ReAct interleaves reasoning with actions — the model thinks, calls a tool, reads the result, and thinks again. It is the prompting pattern behind agents that search, calculate, and use APIs.
Why: ReAct (Reason + Act) lets a model use tools instead of guessing facts — it reasons, takes an action, observes the result, and repeats. When: use it whenever the model needs fresh data, calculations, or anything outside its own memory. How: define the loop format explicitly.
Answer the question using this loop. Repeat until you can answer.
Thought: reason about what you need next.
Action: one of Search[query] or Calculator[expression]
Observation: (the tool's result will be filled in here)
... repeat ...
Answer: the final answer.
Question: Who directed the highest-grossing film of 1997, and
how old were they that year?Why: doing one iteration manually shows exactly what an agent framework automates. When: practice this once so you understand what is really happening before you trust a library to do it. How: you play the "tool" and paste the Observation back in.
Thought: I need the highest-grossing 1997 film.
Action: Search[highest-grossing film 1997]
Observation: Titanic, directed by James Cameron.
Thought: Now I need James Cameron's birth year.

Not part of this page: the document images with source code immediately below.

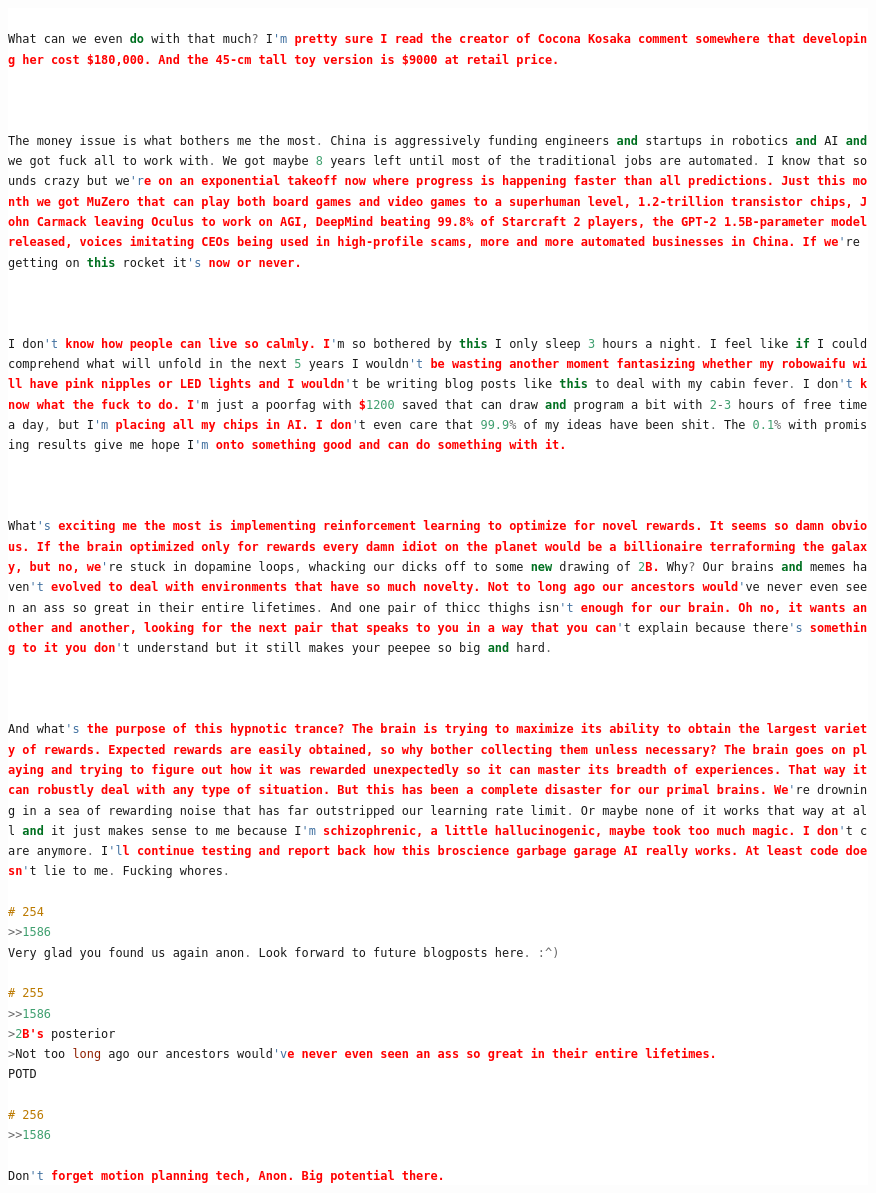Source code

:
 ```cpp

What can we even do with that much? I'm pretty sure I read the creator of Cocona Kosaka comment somewhere that developing her cost $180,000. And the 45-cm tall toy version is $9000 at retail price.



The money issue is what bothers me the most. China is aggressively funding engineers and startups in robotics and AI and we got fuck all to work with. We got maybe 8 years left until most of the traditional jobs are automated. I know that sounds crazy but we're on an exponential takeoff now where progress is happening faster than all predictions. Just this month we got MuZero that can play both board games and video games to a superhuman level, 1.2-trillion transistor chips, John Carmack leaving Oculus to work on AGI, DeepMind beating 99.8% of Starcraft 2 players, the GPT-2 1.5B-parameter model released, voices imitating CEOs being used in high-profile scams, more and more automated businesses in China. If we're getting on this rocket it's now or never.



I don't know how people can live so calmly. I'm so bothered by this I only sleep 3 hours a night. I feel like if I could comprehend what will unfold in the next 5 years I wouldn't be wasting another moment fantasizing whether my robowaifu will have pink nipples or LED lights and I wouldn't be writing blog posts like this to deal with my cabin fever. I don't know what the fuck to do. I'm just a poorfag with $1200 saved that can draw and program a bit with 2-3 hours of free time a day, but I'm placing all my chips in AI. I don't even care that 99.9% of my ideas have been shit. The 0.1% with promising results give me hope I'm onto something good and can do something with it.



What's exciting me the most is implementing reinforcement learning to optimize for novel rewards. It seems so damn obvious. If the brain optimized only for rewards every damn idiot on the planet would be a billionaire terraforming the galaxy, but no, we're stuck in dopamine loops, whacking our dicks off to some new drawing of 2B. Why? Our brains and memes haven't evolved to deal with environments that have so much novelty. Not to long ago our ancestors would've never even seen an ass so great in their entire lifetimes. And one pair of thicc thighs isn't enough for our brain. Oh no, it wants another and another, looking for the next pair that speaks to you in a way that you can't explain because there's something to it you don't understand but it still makes your peepee so big and hard.



And what's the purpose of this hypnotic trance? The brain is trying to maximize its ability to obtain the largest variety of rewards. Expected rewards are easily obtained, so why bother collecting them unless necessary? The brain goes on playing and trying to figure out how it was rewarded unexpectedly so it can master its breadth of experiences. That way it can robustly deal with any type of situation. But this has been a complete disaster for our primal brains. We're drowning in a sea of rewarding noise that has far outstripped our learning rate limit. Or maybe none of it works that way at all and it just makes sense to me because I'm schizophrenic, a little hallucinogenic, maybe took too much magic. I don't care anymore. I'll continue testing and report back how this broscience garbage garage AI really works. At least code doesn't lie to me. Fucking whores.

# 254
>>1586
Very glad you found us again anon. Look forward to future blogposts here. :^)

# 255
>>1586
>2B's posterior
>Not too long ago our ancestors would've never even seen an ass so great in their entire lifetimes. 
POTD

# 256
>>1586

Don't forget motion planning tech, Anon. Big potential there.
```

Action: Search[James Cameron birth year]
Observation: 1954.
Thought: 1997 - 1954 = 43.
Answer: James Cameron directed Titanic; he was 43 in 1997.Why: the rigid Thought/Action/Observation labels make the output parseable — your code can read the Action line, run the real tool, and feed the Observation back. Where: this is exactly how agent libraries (LangChain, the OpenAI/Anthropic tool APIs) wire prompts to functions under the hood.
Loose prompt (hard to automate):
"Figure out the answer, search the web if you need to."
Structured ReAct (easy to automate):
Action: Search[...] <- your code regex-matches this line,
calls the API, pastes the result as
the next Observation, and re-prompts.